### What the task asks:
Put the lines from every entry below into a single numbered list, skipping blank lines and leaving out the pictures.

Dataset entries:
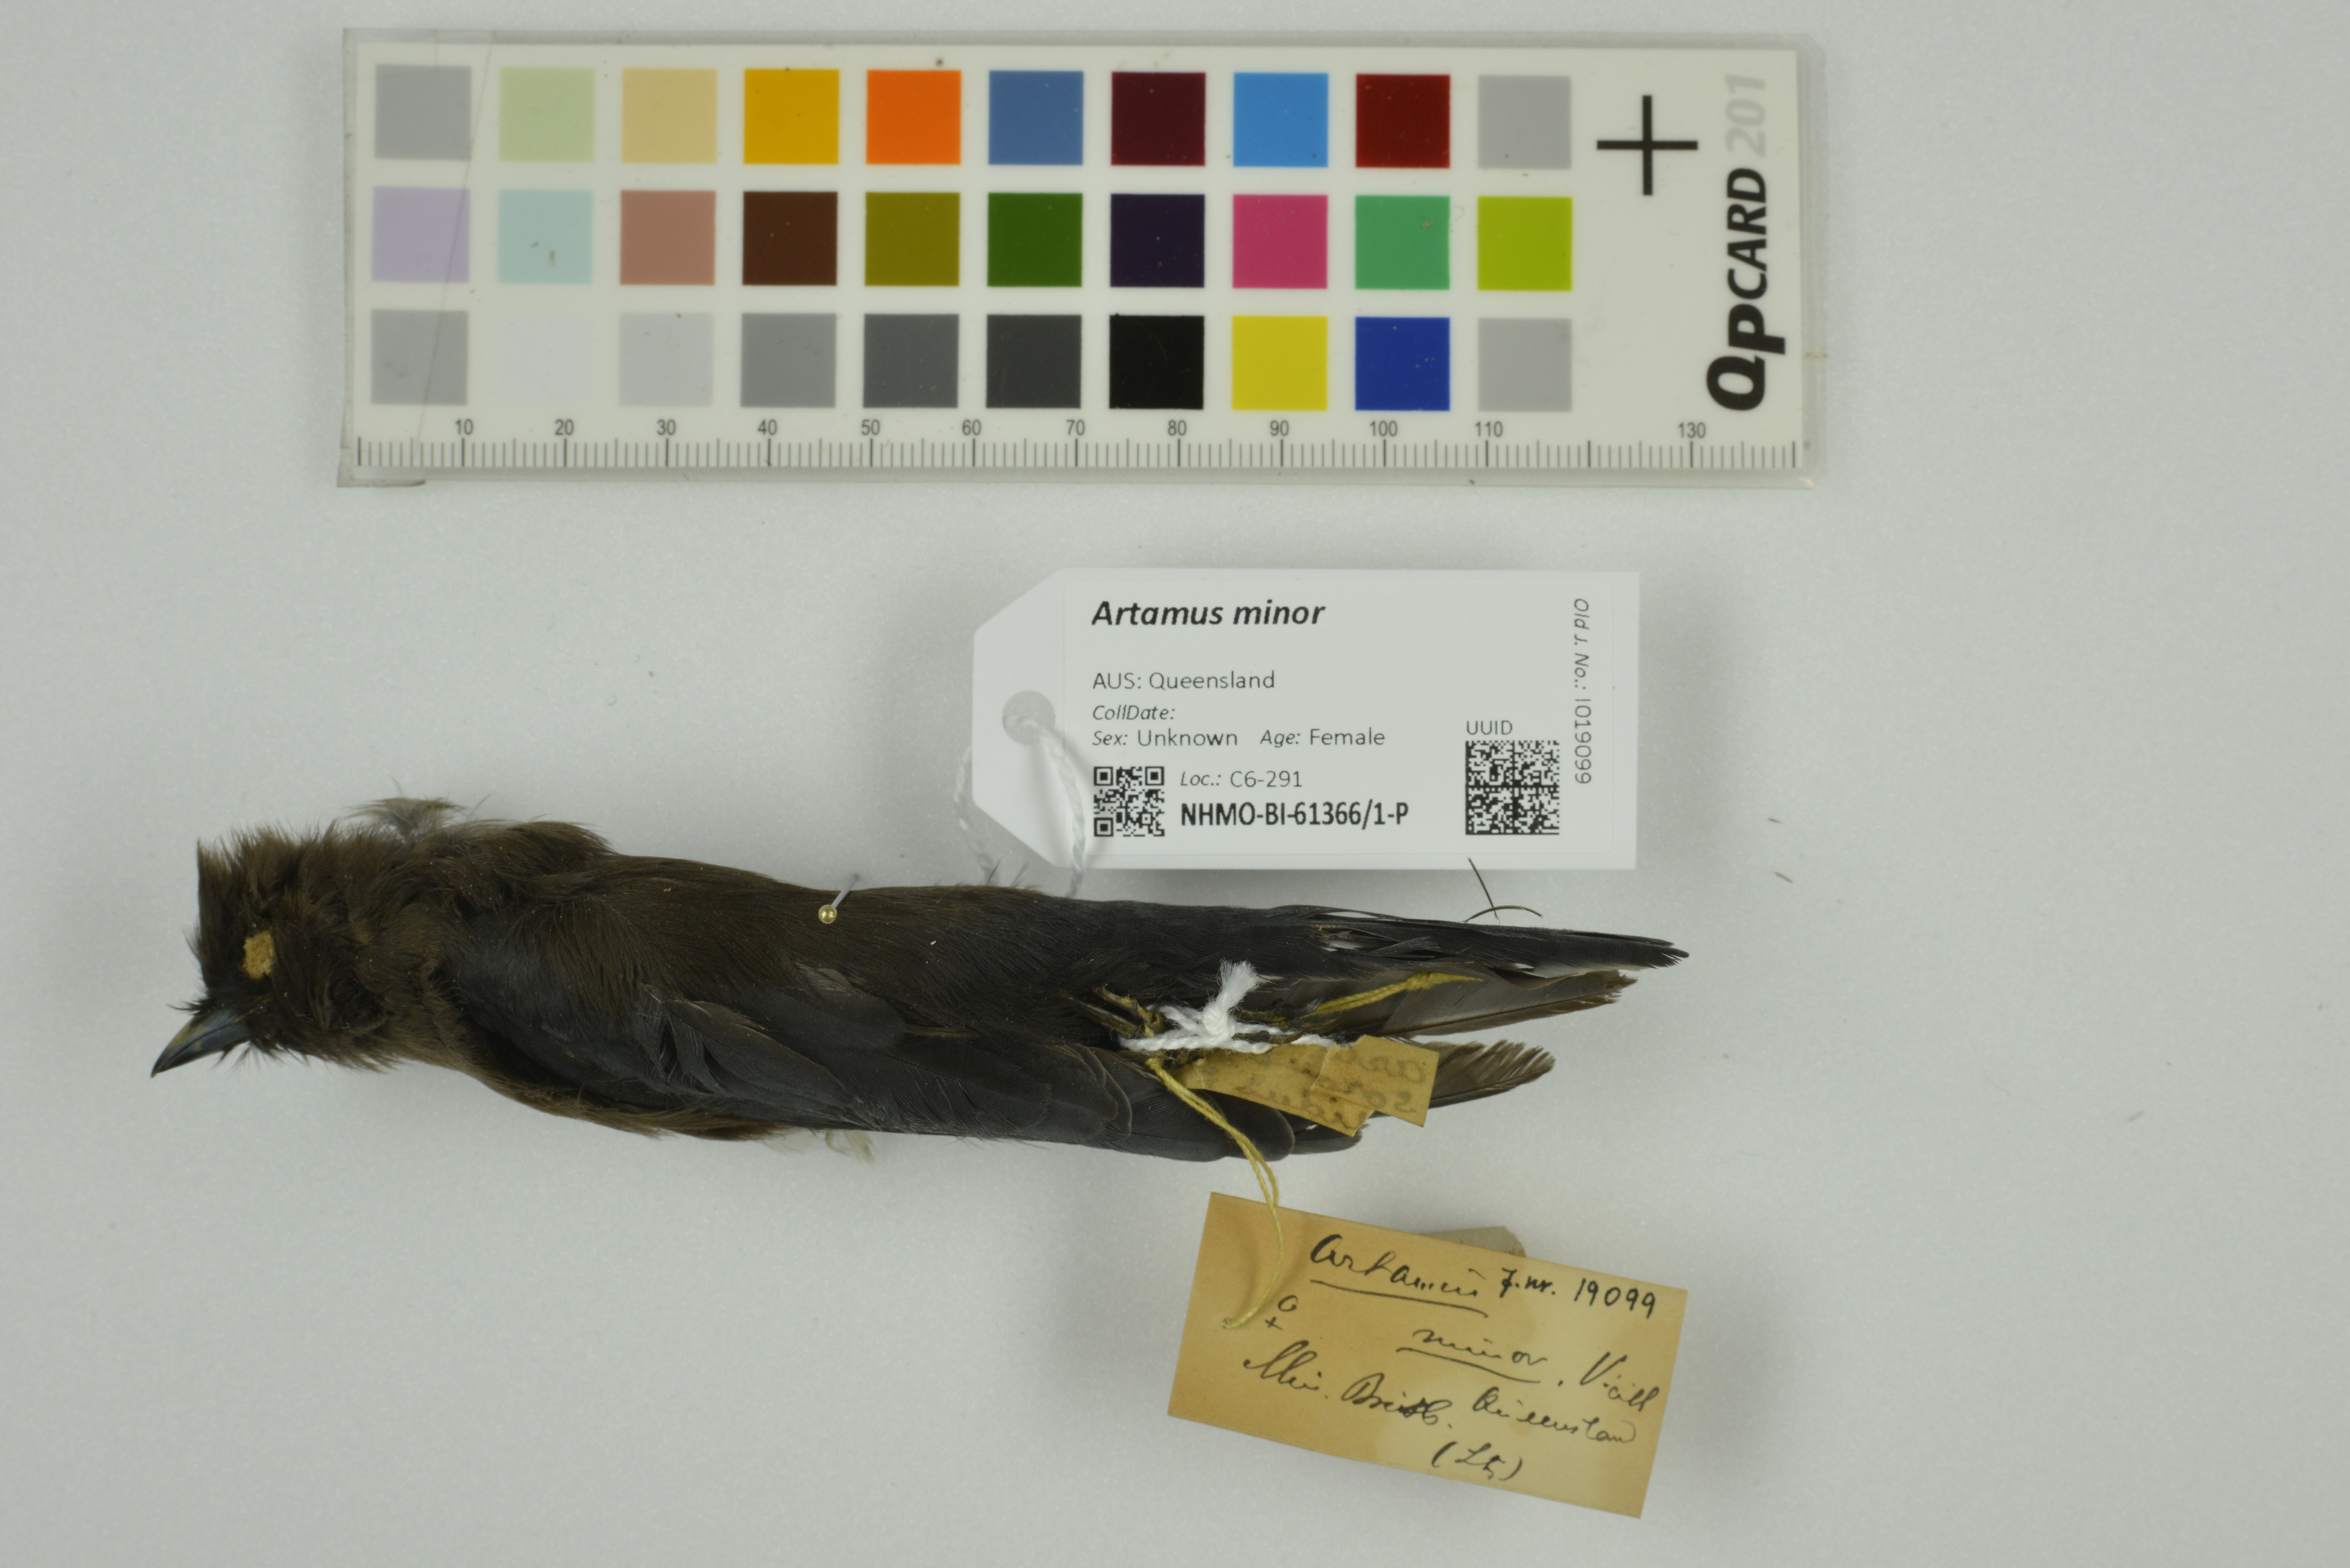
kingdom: Animalia
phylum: Chordata
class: Aves
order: Passeriformes
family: Artamidae
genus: Artamus
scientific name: Artamus minor
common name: Little woodswallow
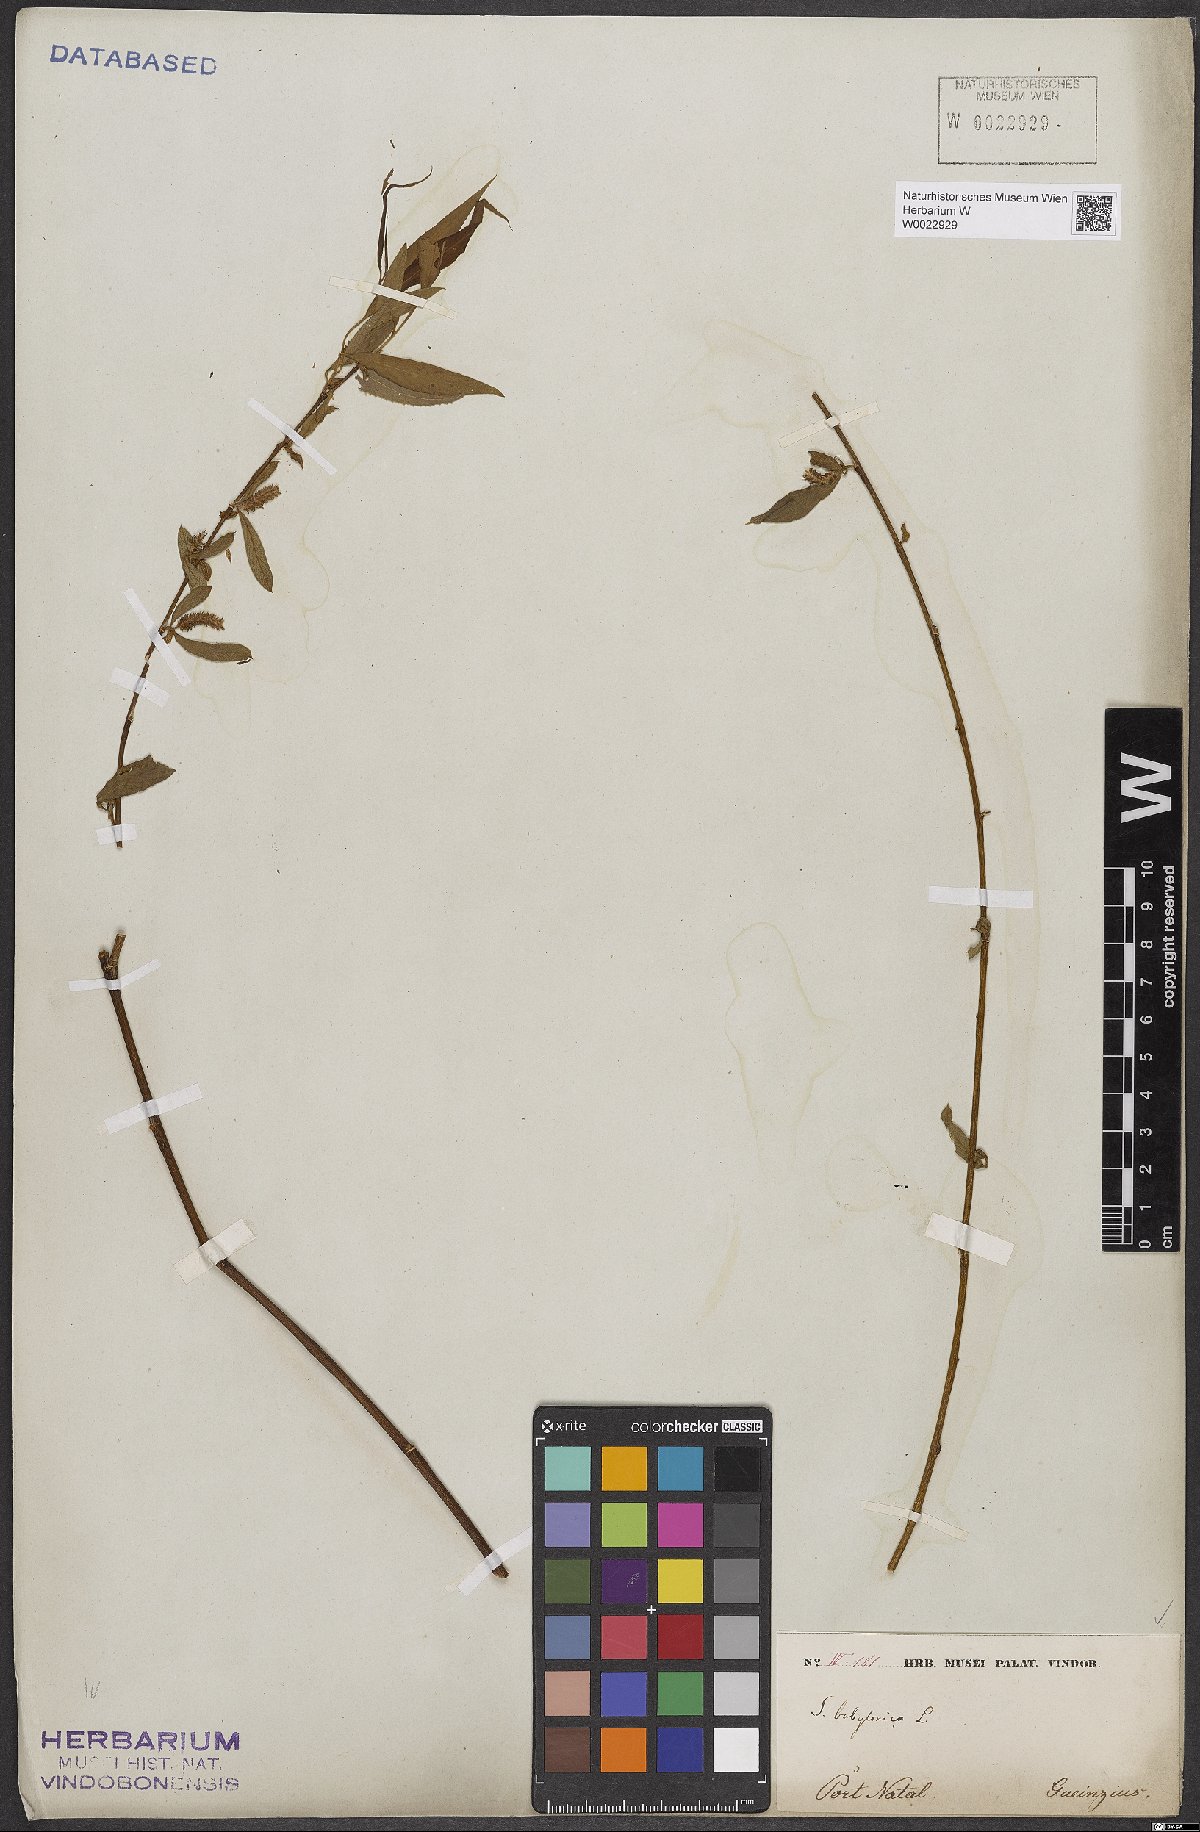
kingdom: Plantae
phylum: Tracheophyta
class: Magnoliopsida
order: Malpighiales
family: Salicaceae
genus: Salix
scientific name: Salix babylonica
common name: Weeping willow
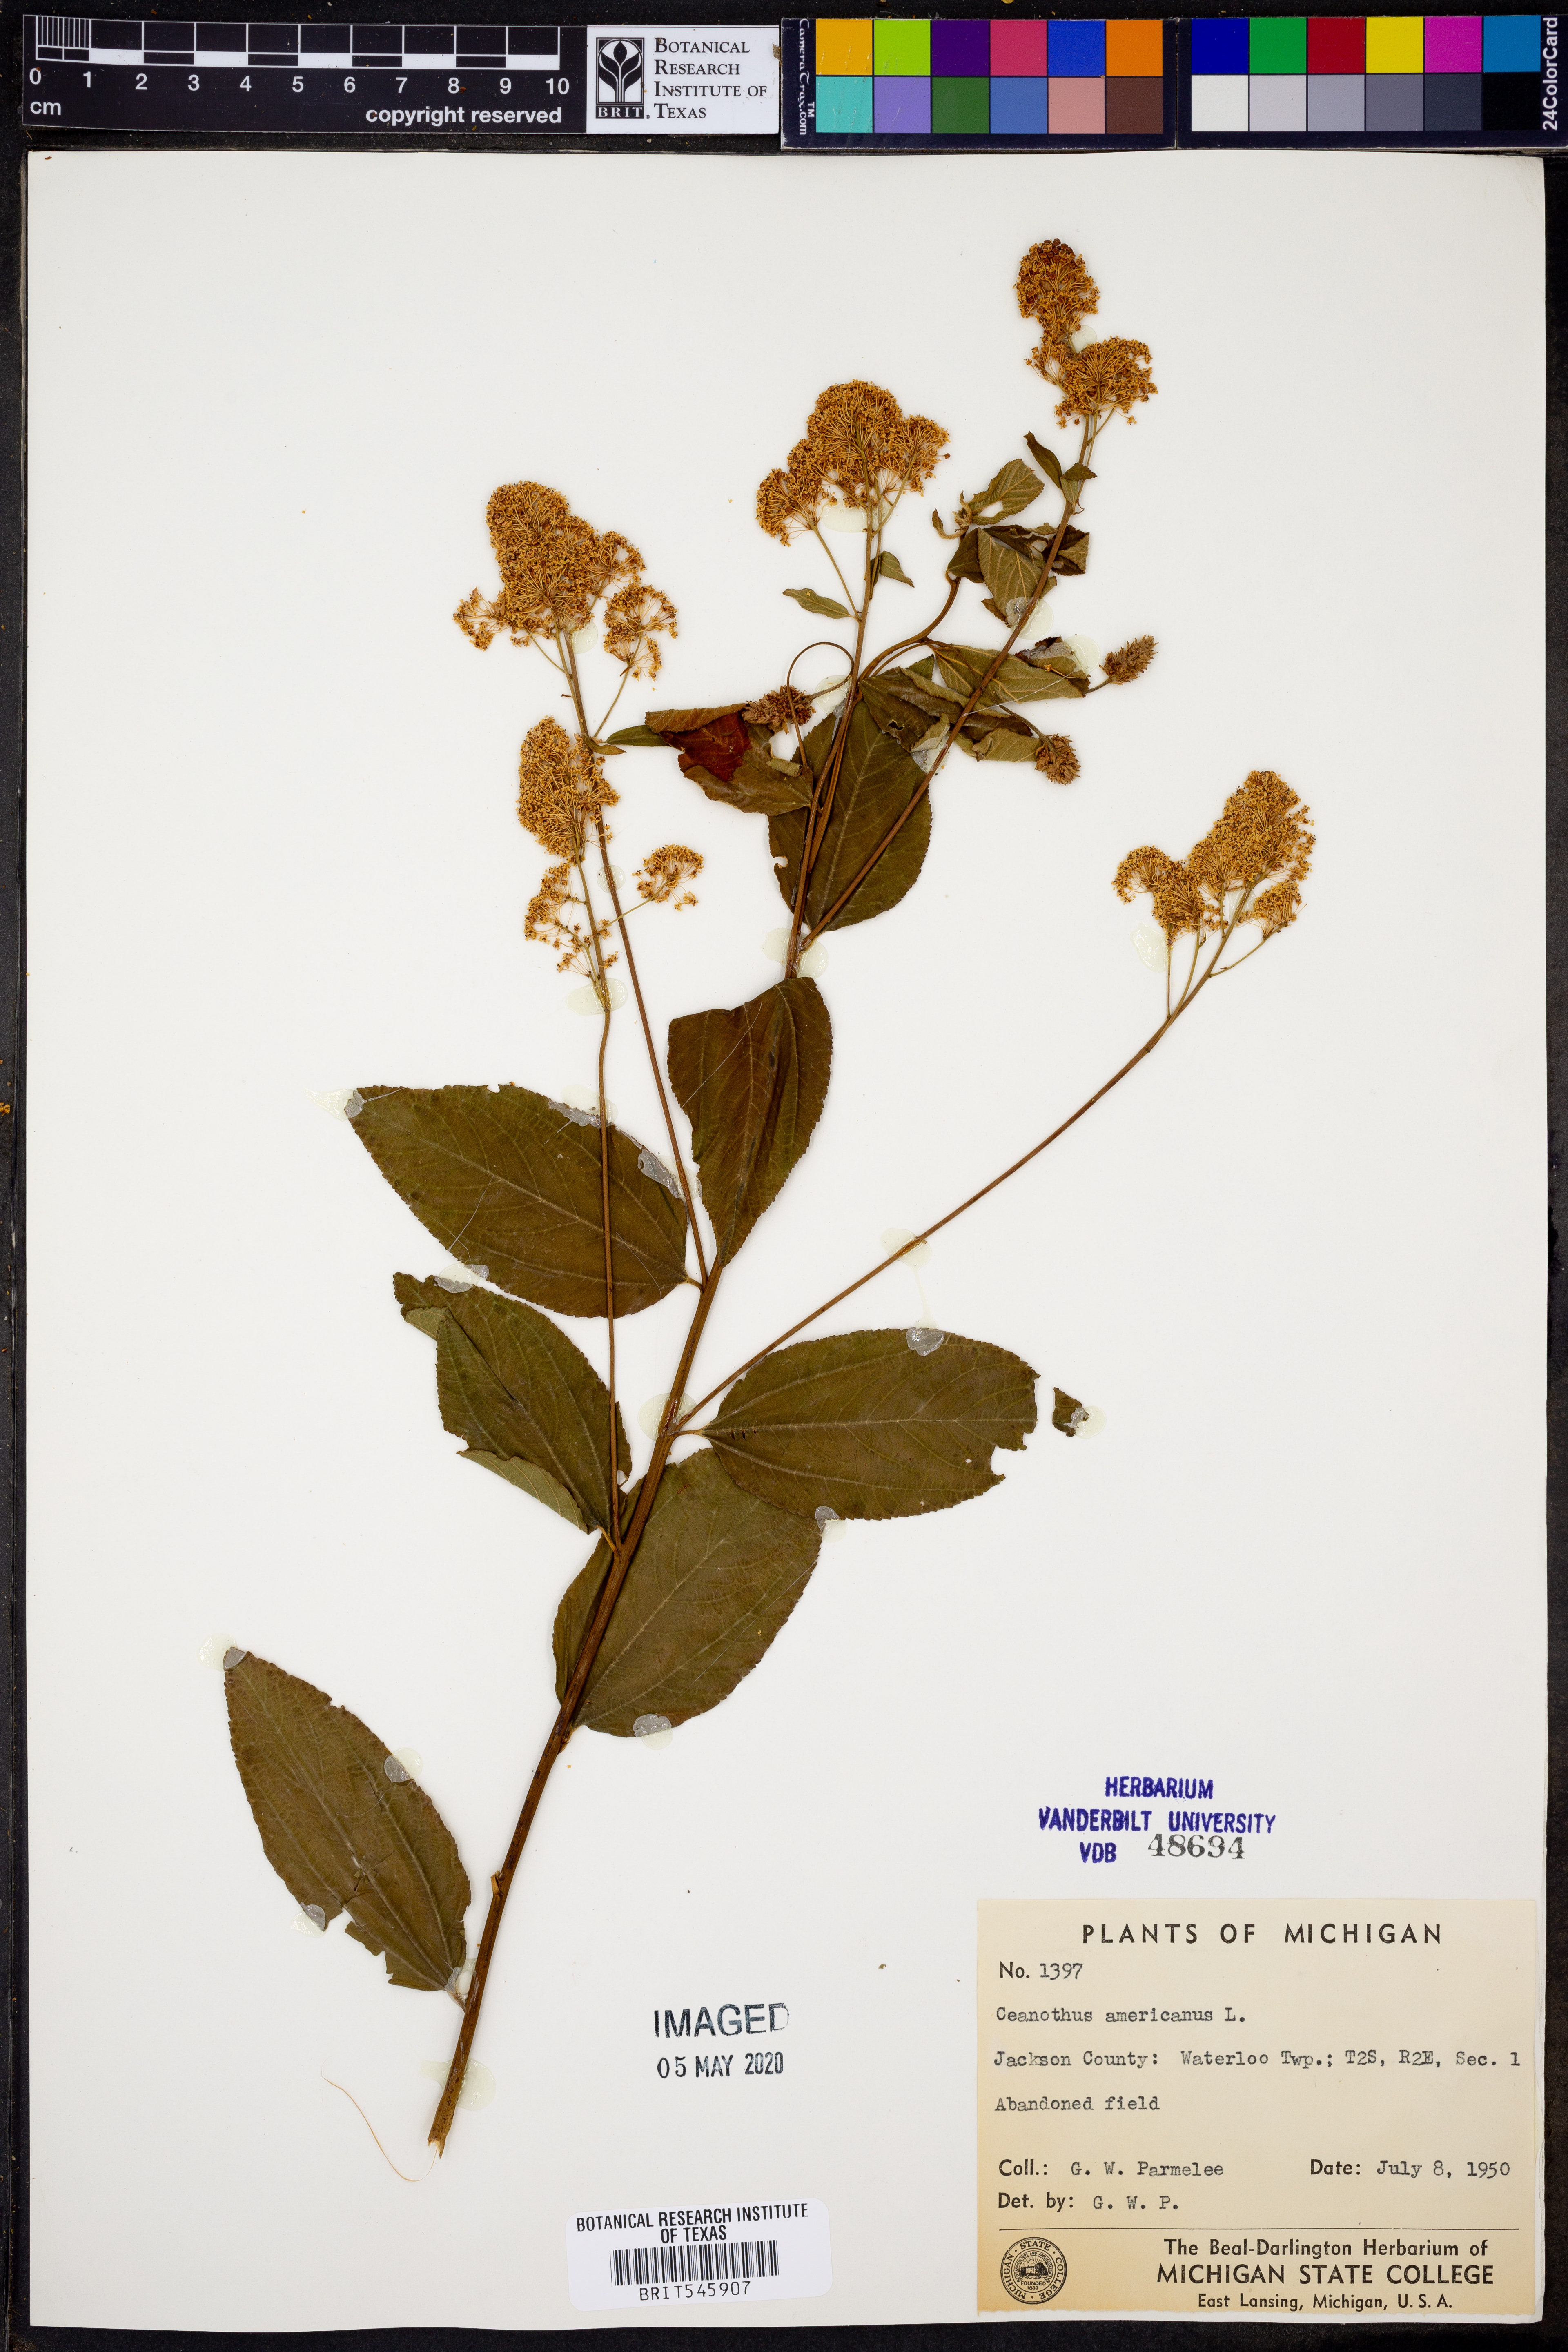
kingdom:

### Correct result:
1. kingdom: Animalia
2. phylum: Chordata
3. class: Aves
4. order: Passeriformes
5. family: Artamidae
6. genus: Artamus
7. scientific name: Artamus minor
8. common name: Little woodswallow
9. kingdom: Plantae
10. phylum: Tracheophyta
11. class: Magnoliopsida
12. order: Malpighiales
13. family: Salicaceae
14. genus: Salix
15. scientific name: Salix babylonica
16. common name: Weeping willow
17. kingdom:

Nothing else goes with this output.